There will be no mail delivery and federal courts will be closed Monday along with many banks for the federal Columbus Day holiday.

City and county offices will be closed Monday, including libraries, for Indigenous Peoples Day.

Los Angeles Unified School District schools will be open. Metro buses and trains will run on a regular schedule, along with Metrolink trains.

Los Angeles County courts will be open. They were closed Sept. 22 for Native American Day.

A 2017 ordinance declared the second Monday in October in Los Angeles as Indigenous Peoples Day, replacing Columbus Day as a holiday on the city calendar.

The Los Angeles County Board of Supervisors also voted in 2017 to declare the second Monday in October as Indigenous Peoples Day, replacing Columbus Day as a holiday on the county calendar.

The Oct. 12, 1492, sighting of land by a sailor on board the Pinta during Christopher Columbus‘ first voyage to the Americas was first marked as a holiday in 1892.

President Benjamin Harrison declared Oct. 21, 1892, “as a general holiday for the people of the United States” to celebrate the 400th anniversary of Columbus’ discovery of America following passage of a joint resolution by both houses of Congress.

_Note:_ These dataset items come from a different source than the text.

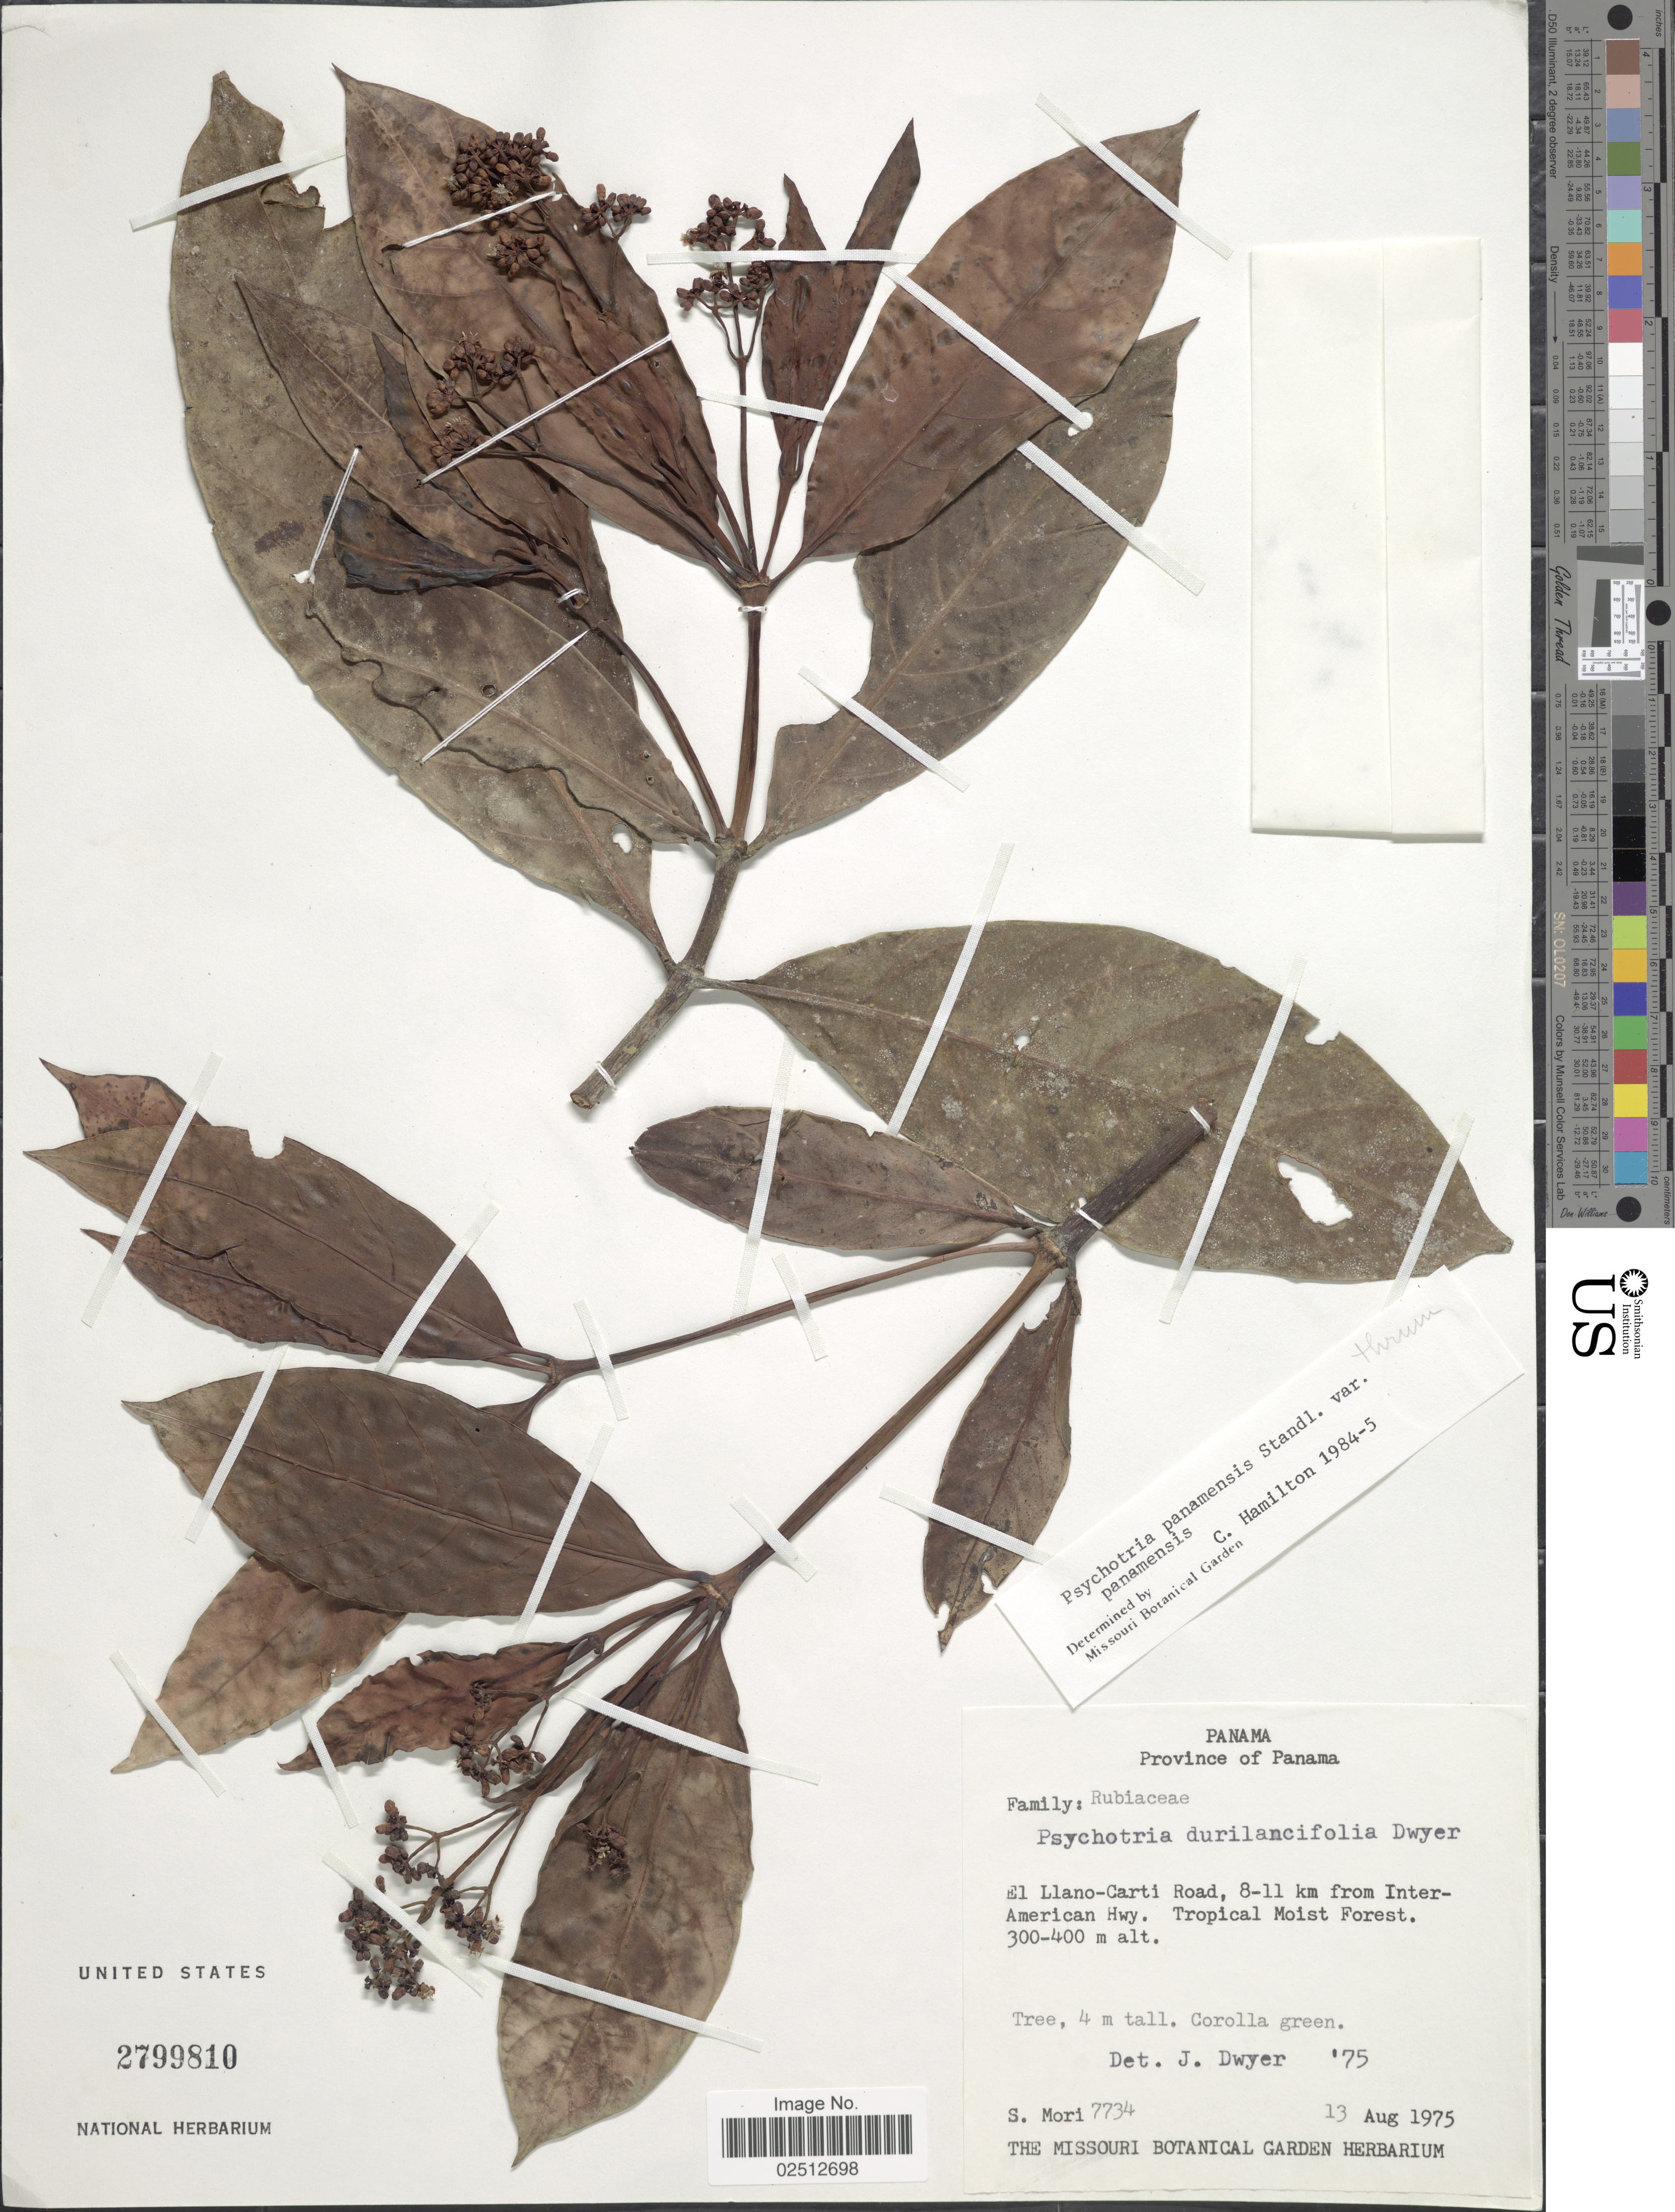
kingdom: Plantae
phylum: Tracheophyta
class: Magnoliopsida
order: Gentianales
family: Rubiaceae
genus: Psychotria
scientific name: Psychotria panamensis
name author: Standl.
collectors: S. Mori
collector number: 7734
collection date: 1975-08-13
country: Panama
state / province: Panamá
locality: El Llano Carti Road, 8-11 km from Inter-American Hwy. Tropical Moist Forest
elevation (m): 300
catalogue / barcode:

The resolution came in response to a lynching in New Orleans, where a mob had killed 11 Italian immigrants.

In his proclamation declaring Monday as Columbus Day, President Joe Biden made reference to the killings, saying, “For so many people across our country, that first Columbus Day was a way to honor the lives that had been lost and to celebrate the hope, possibilities and ingenuity Italian Americans have contributed to our country since before the birth of our republic.

“More than a century later, we mark Columbus Day with that purpose — celebrating the heritage of Italian Americans, whose hands helped build our nation and whose hearts have always carried faith in the American dream.”

In 1907, Colorado became the first state to declare Columbus Day a holiday.

Columbus Day became a federal holiday in 1968, celebrated on the second Monday in October under the Uniform Monday Holiday Act.